Le mécanisme d'intégration commerciale (MIC) du FMI

le 15 mars 2016

Le mécanisme d'intégration commerciale (MIC) du FMI a été créé en avril 2004 pour aider les États membres à corriger des déficits de balance des paiements résultant des mesures de libéralisation des échanges engagées par d'autres pays. Il ne s'agit pas d'un nouvel instrument de prêt, mais plutôt d'une politique conçue pour rendre plus prévisible l'accès aux financements du FMI dans le cadre des mécanismes de prêt existants.

Ajustements liés au commerce

La libéralisation du commerce dans des cadres multilatéraux, tels que le Programme de Doha pour le développement de l'Organisation mondiale du commerce (OMC), pourrait engendrer des difficultés de balance des paiements à court terme (par exemple, la réduction temporaire des recettes d'exportation en raison de l'intensification de la concurrence que les pays doivent affronter sur leurs marchés d'exportation ou l'alourdissement des factures d'importation). Cependant, selon des études du FMI, dans la plupart des cas, il est peu probable que les déficits de balance des paiements enregistrés soient importants et ceux-ci seraient considérablement compensés, en définitive, par l'impact positif d'une plus grande ouverture du commerce.

Appui du FMI en faveur de la libéralisation des échanges

Le MIC a pour objectif d'apaiser les craintes, surtout dans les pays en développement, liées au financement des déficits de balance des paiements qui résultent de la libéralisation multilatérale. Le MIC est une politique (non pas un mécanisme spécial qui apporte de nouvelles ressources) qui vise à rendre plus prévisible l'accès aux financements disponibles. Il est disponible dans le cadre des mécanismes de prêts en vigueur qui fournissent déjà un appui financier aux pays en proie à des difficultés de balance des paiements dues à des ajustements liés au commerce. Le MIC prévoit un «scénario de rechange» qui donnera à ces pays des assurances accrues quant à la mise à disposition, par le FMI, des ressources nécessaires pour faire face, le cas échéant, à des ajustements plus importants que prévu.

Fonctionnement du MIC

Un État membre peut demander à bénéficier du MIC s'il s'attend à enregistrer un déficit net de la balance des paiements parce que d'autres pays ont mis en œuvre des mesures ayant pour effet d'ouvrir davantage l'accès aux marchés de biens et services. En règle générale, ces mesures résultent d'un accord au titre de l'OMC ou de tout autre accord visant à traiter tous les pays de façon non discriminatoire.

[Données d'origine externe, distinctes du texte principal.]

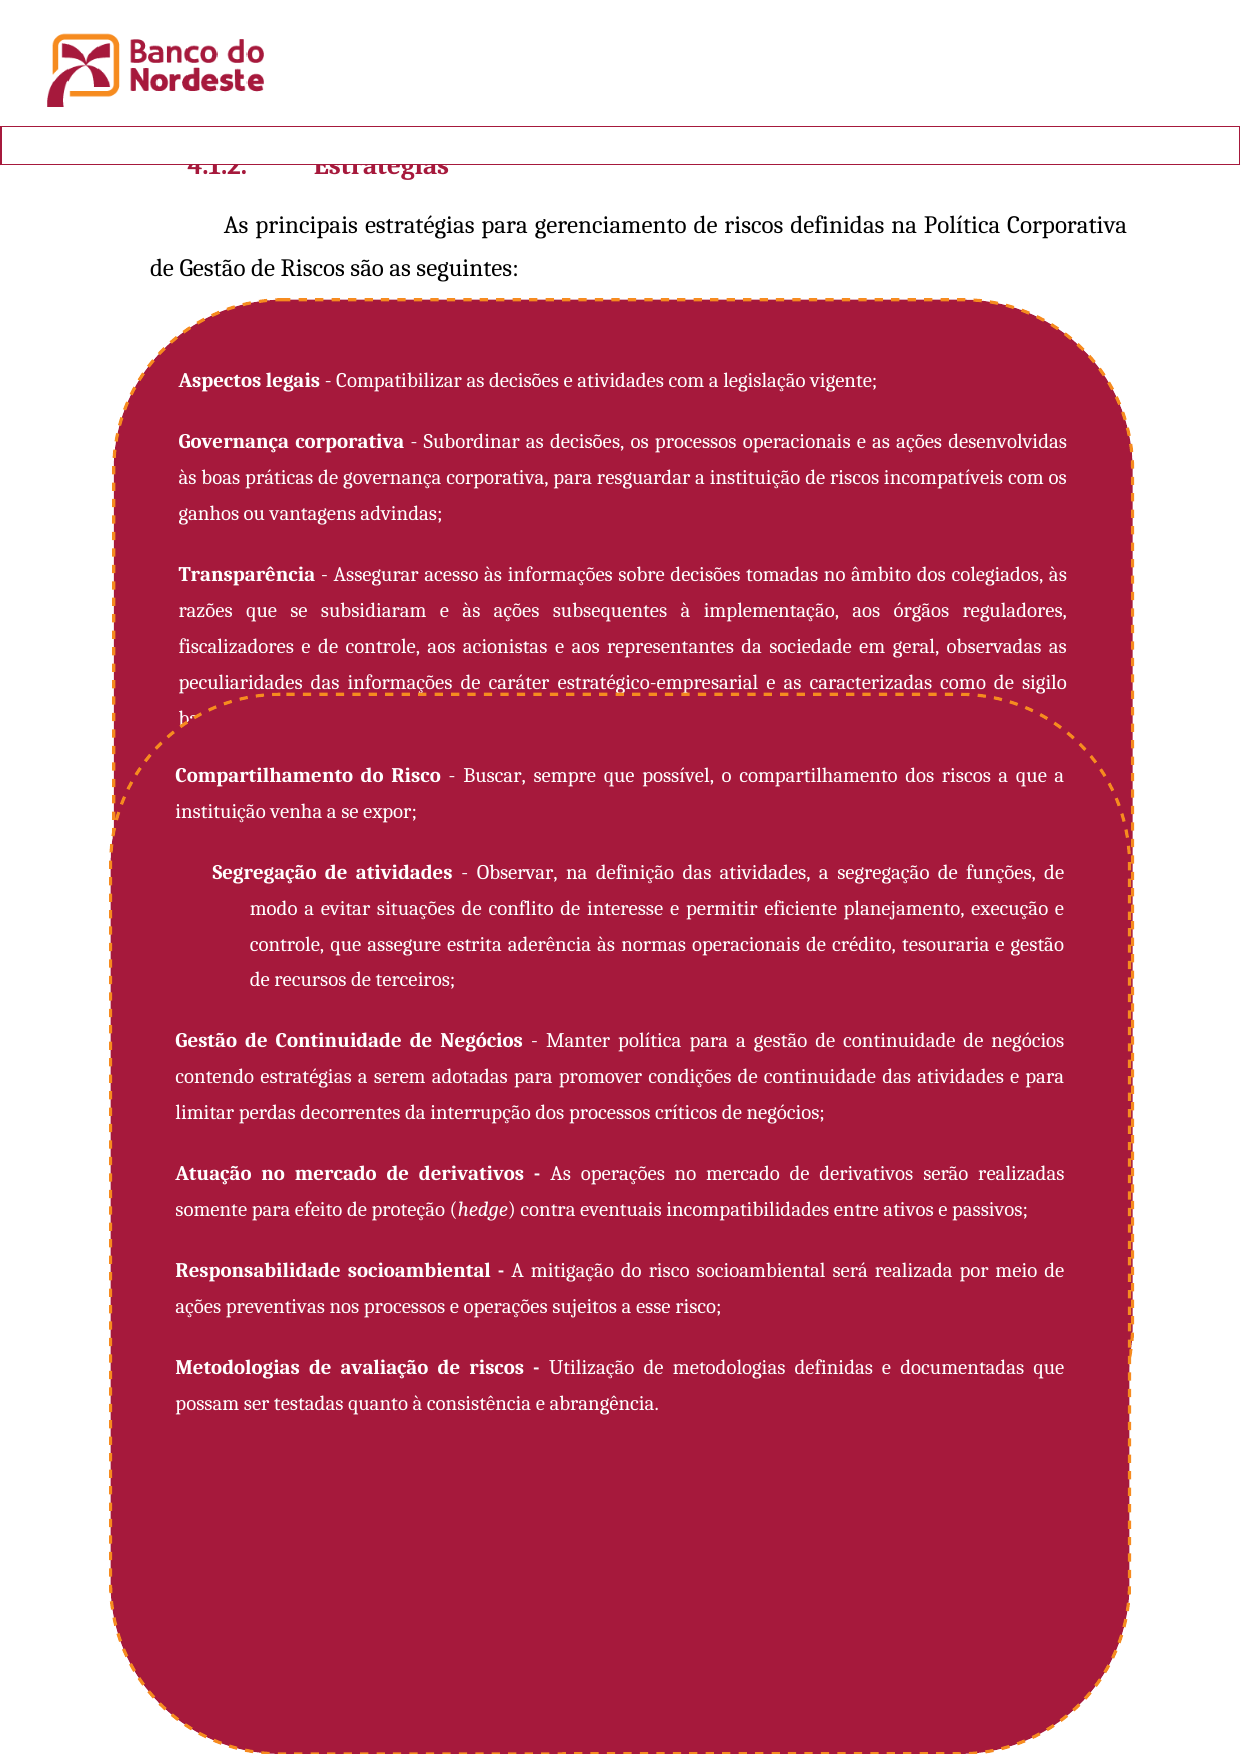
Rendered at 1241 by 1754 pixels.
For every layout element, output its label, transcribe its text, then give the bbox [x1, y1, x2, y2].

list Estratégias [187, 165, 1128, 181]
text As principais estratégias para gerenciamento de riscos definidas na Política Corporativa de Gestão de Riscos são as seguintes: [150, 211, 1128, 283]
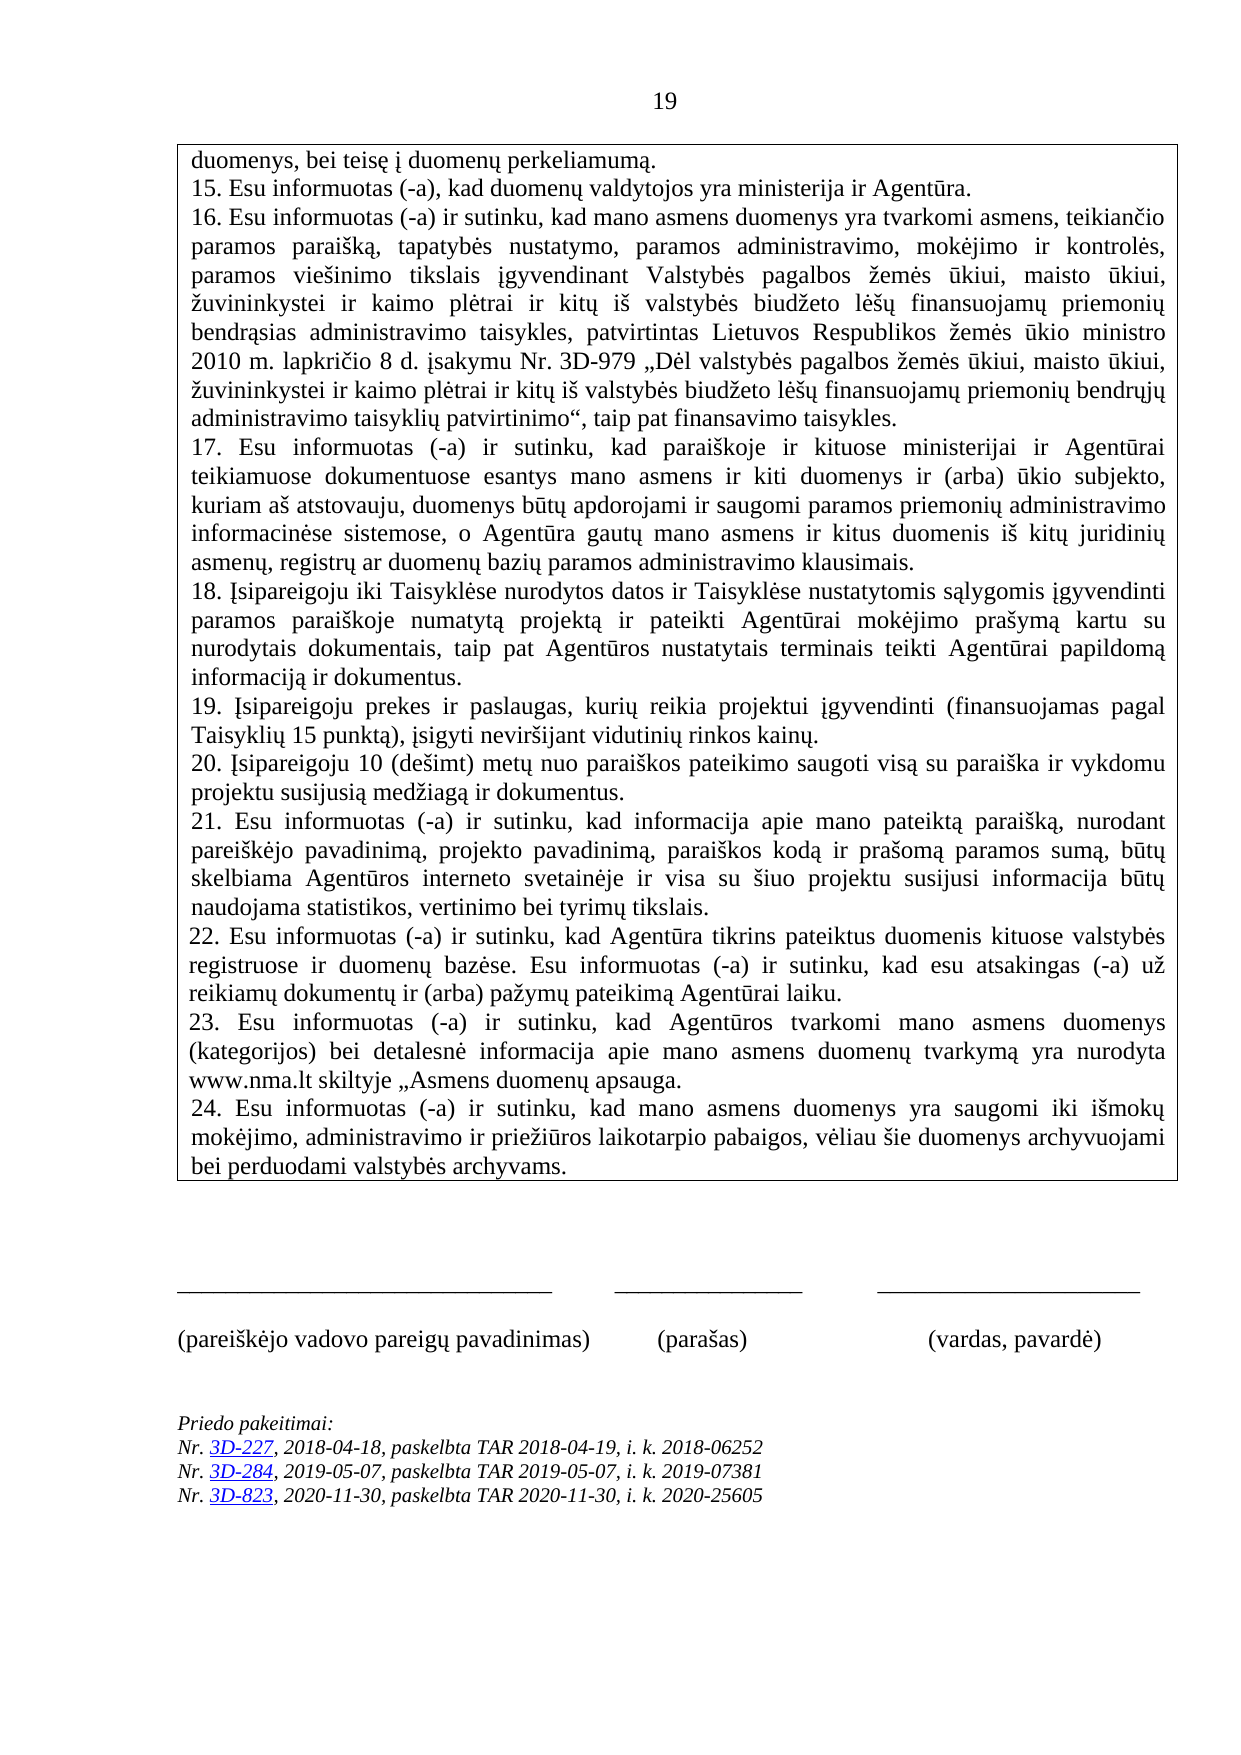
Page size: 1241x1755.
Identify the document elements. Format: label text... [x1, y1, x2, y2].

text Nr. 3D-284, 2019-05-07, paskelbta TAR 2019-05-07, i. k. 2019-07381 [177, 1459, 1152, 1483]
text Nr. 3D-227, 2018-04-18, paskelbta TAR 2018-04-19, i. k. 2018-06252 [177, 1435, 1152, 1459]
text Priedo pakeitimai: [177, 1411, 1152, 1435]
text (pareiškėjo vadovo pareigų pavadinimas) (parašas) (vardas, pavardė) [177, 1324, 1152, 1353]
text _____________________ [177, 1267, 1152, 1296]
text Nr. 3D-823, 2020-11-30, paskelbta TAR 2020-11-30, i. k. 2020-25605 [177, 1483, 1152, 1507]
table_header duomenys, bei teisę į duomenų perkeliamumą. 15. Esu informuotas (-a), kad duomenų valdytojos yra ministerija ir Agentūra. 16. Esu informuotas (-a) ir sutinku, kad mano asmens duomenys yra tvarkomi asmens, teikiančio paramos paraišką, tapatybės nustatymo, paramos administravimo, mokėjimo ir kontrolės, paramos viešinimo tikslais įgyvendinant Valstybės pagalbos žemės ūkiui, maisto ūkiui, žuvininkystei ir kaimo plėtrai ir kitų iš valstybės biudžeto lėšų finansuojamų priemonių bendrąsias administravimo taisykles, patvirtintas Lietuvos Respublikos žemės ūkio ministro 2010 m. lapkričio 8 d. įsakymu Nr. 3D-979 „Dėl valstybės pagalbos žemės ūkiui, maisto ūkiui, žuvininkystei ir kaimo plėtrai ir kitų iš valstybės biudžeto lėšų finansuojamų priemonių bendrųjų administravimo taisyklių patvirtinimo“, taip pat finansavimo taisykles. 17. Esu informuotas (-a) ir sutinku, kad paraiškoje ir kituose ministerijai ir Agentūrai teikiamuose dokumentuose esantys mano asmens ir kiti duomenys ir (arba) ūkio subjekto, kuriam aš atstovauju, duomenys būtų apdorojami ir saugomi paramos priemonių administravimo informacinėse sistemose, o Agentūra gautų mano asmens ir kitus duomenis iš kitų juridinių asmenų, registrų ar duomenų bazių paramos administravimo klausimais. 18. Įsipareigoju iki Taisyklėse nurodytos datos ir Taisyklėse nustatytomis sąlygomis įgyvendinti paramos paraiškoje numatytą projektą ir pateikti Agentūrai mokėjimo prašymą kartu su nurodytais dokumentais, taip pat Agentūros nustatytais terminais teikti Agentūrai papildomą informaciją ir dokumentus. 19. Įsipareigoju prekes ir paslaugas, kurių reikia projektui įgyvendinti (finansuojamas pagal Taisyklių 15 punktą), įsigyti neviršijant vidutinių rinkos kainų. 20. Įsipareigoju 10 (dešimt) metų nuo paraiškos pateikimo saugoti visą su paraiška ir vykdomu projektu susijusią medžiagą ir dokumentus. 21. Esu informuotas (-a) ir sutinku, kad informacija apie mano pateiktą paraišką, nurodant pareiškėjo pavadinimą, projekto pavadinimą, paraiškos kodą ir prašomą paramos sumą, būtų skelbiama Agentūros interneto svetainėje ir visa su šiuo projektu susijusi informacija būtų naudojama statistikos, vertinimo bei tyrimų tikslais. 22. Esu informuotas (-a) ir sutinku, kad Agentūra tikrins pateiktus duomenis kituose valstybės registruose ir duomenų bazėse. Esu informuotas (-a) ir sutinku, kad esu atsakingas (-a) už reikiamų dokumentų ir (arba) pažymų pateikimą Agentūrai laiku. 23. Esu informuotas (-a) ir sutinku, kad Agentūros tvarkomi mano asmens duomenys (kategorijos) bei detalesnė informacija apie mano asmens duomenų tvarkymą yra nurodyta www.nma.lt skiltyje „Asmens duomenų apsauga. 24. Esu informuotas (-a) ir sutinku, kad mano asmens duomenys yra saugomi iki išmokų mokėjimo, administravimo ir priežiūros laikotarpio pabaigos, vėliau šie duomenys archyvuojami bei perduodami valstybės archyvams. [178, 145, 1177, 1180]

Dans ces conditions, d'après le MIC :

• le niveau d'accès approprié au titre d'accords nouveaux ou déjà en vigueur tiendrait compte de l'effet anticipé des ajustements liés au commerce sur la balance des paiements des États membres;

• une augmentation de l'accès, assortie d'une procédure simplifiée, pourrait être envisagée si l'effet sur la balance des paiements se révèle plus fort que prévu.

Jusqu'à présent trois États membres (le Bangladesh, la République dominicaine et la République de Madagascar) ont demandé et obtenu un soutien au titre du MIC.

Le FMI encourage les réformes commerciales non discriminatoires, qu'elles soient entreprises de façon unilatérale ou par l'intermédiaire de négociations commerciales multilatérales. De plus, le FMI apporte un appui en faveur de la libéralisation des échanges par le biais d'une assistance technique, du cadre intégré renforcé (CIR) et du programme Aide pour le commerce.